Task input ▸
>>>>
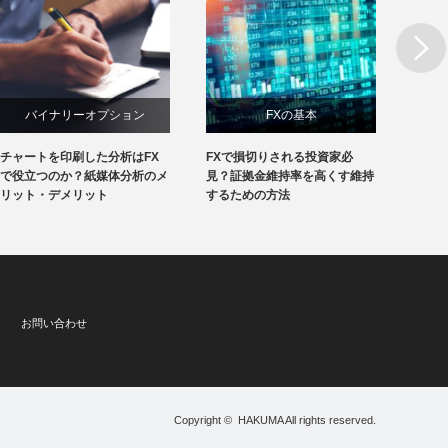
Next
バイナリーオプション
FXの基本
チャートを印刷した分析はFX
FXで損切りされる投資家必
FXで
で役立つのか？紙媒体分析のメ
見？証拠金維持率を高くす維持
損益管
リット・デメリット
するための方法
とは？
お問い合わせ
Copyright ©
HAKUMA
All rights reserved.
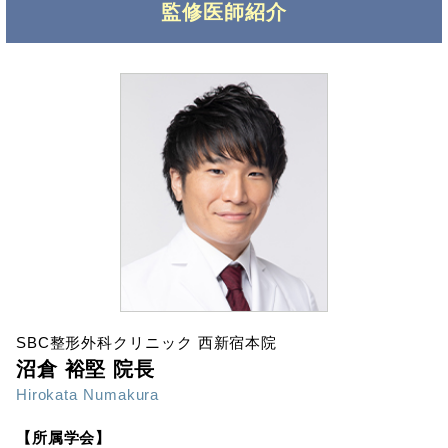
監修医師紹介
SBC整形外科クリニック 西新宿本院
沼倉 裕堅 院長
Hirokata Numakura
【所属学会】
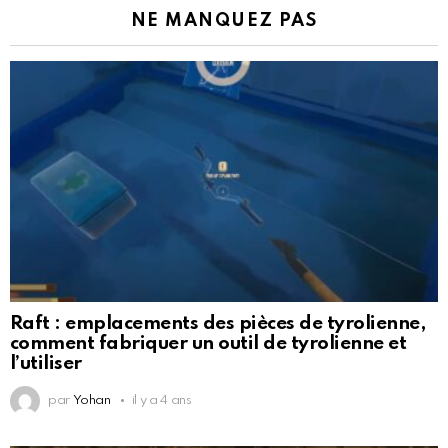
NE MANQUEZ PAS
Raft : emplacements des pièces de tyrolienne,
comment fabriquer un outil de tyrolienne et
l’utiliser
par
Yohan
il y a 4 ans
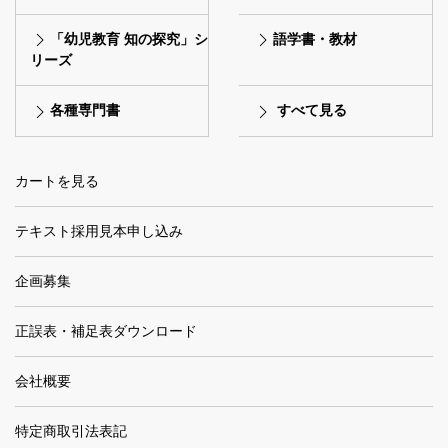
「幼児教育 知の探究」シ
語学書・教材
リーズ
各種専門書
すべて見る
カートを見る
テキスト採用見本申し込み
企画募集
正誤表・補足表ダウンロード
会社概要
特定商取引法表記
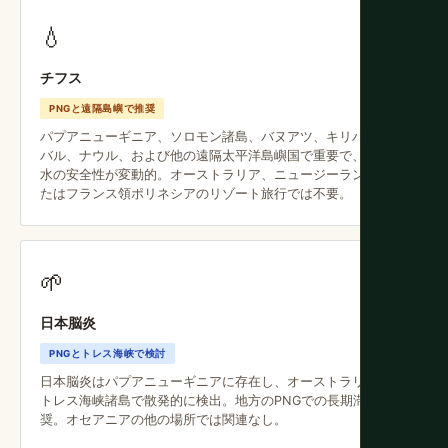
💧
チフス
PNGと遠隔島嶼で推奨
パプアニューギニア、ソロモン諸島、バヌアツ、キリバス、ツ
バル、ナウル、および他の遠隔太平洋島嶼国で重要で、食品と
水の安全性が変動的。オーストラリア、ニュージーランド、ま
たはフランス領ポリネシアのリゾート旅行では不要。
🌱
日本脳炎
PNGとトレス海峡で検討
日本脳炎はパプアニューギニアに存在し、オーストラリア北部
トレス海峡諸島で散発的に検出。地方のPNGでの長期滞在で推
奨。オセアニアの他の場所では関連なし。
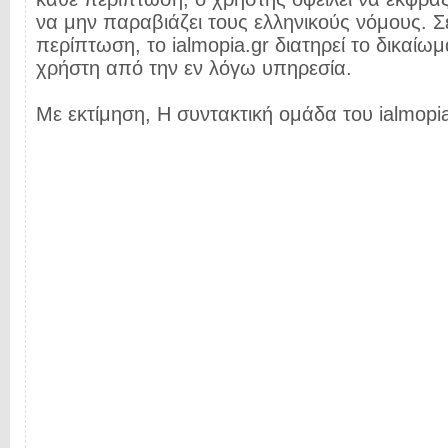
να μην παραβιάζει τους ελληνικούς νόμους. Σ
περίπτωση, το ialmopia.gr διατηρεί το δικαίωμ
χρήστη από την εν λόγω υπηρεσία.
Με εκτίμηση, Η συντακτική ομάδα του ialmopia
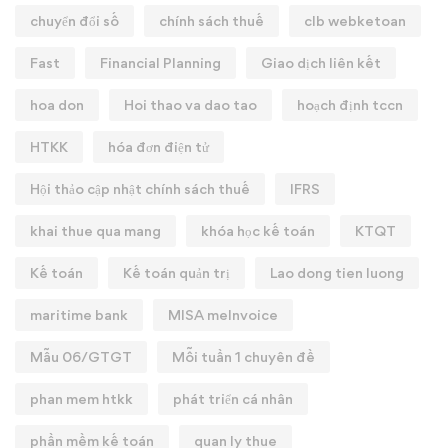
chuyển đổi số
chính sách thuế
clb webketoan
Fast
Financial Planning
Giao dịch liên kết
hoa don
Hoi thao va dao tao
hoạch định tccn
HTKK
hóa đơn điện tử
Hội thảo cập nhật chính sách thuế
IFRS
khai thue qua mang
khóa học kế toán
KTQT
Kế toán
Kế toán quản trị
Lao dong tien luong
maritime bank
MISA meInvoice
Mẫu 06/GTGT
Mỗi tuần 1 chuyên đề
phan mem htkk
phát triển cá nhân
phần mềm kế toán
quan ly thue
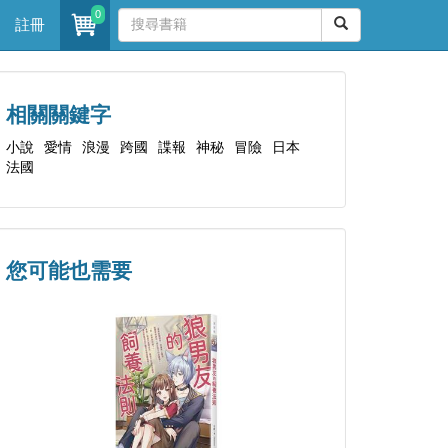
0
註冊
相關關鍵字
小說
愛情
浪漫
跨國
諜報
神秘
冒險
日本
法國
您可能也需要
<<<<
To do ▸ Wherever "tyrolienne" appears in the listing, report the line it is on.

Answer to this problem ▸
Raft : emplacements des pièces de tyrolienne,
comment fabriquer un outil de tyrolienne et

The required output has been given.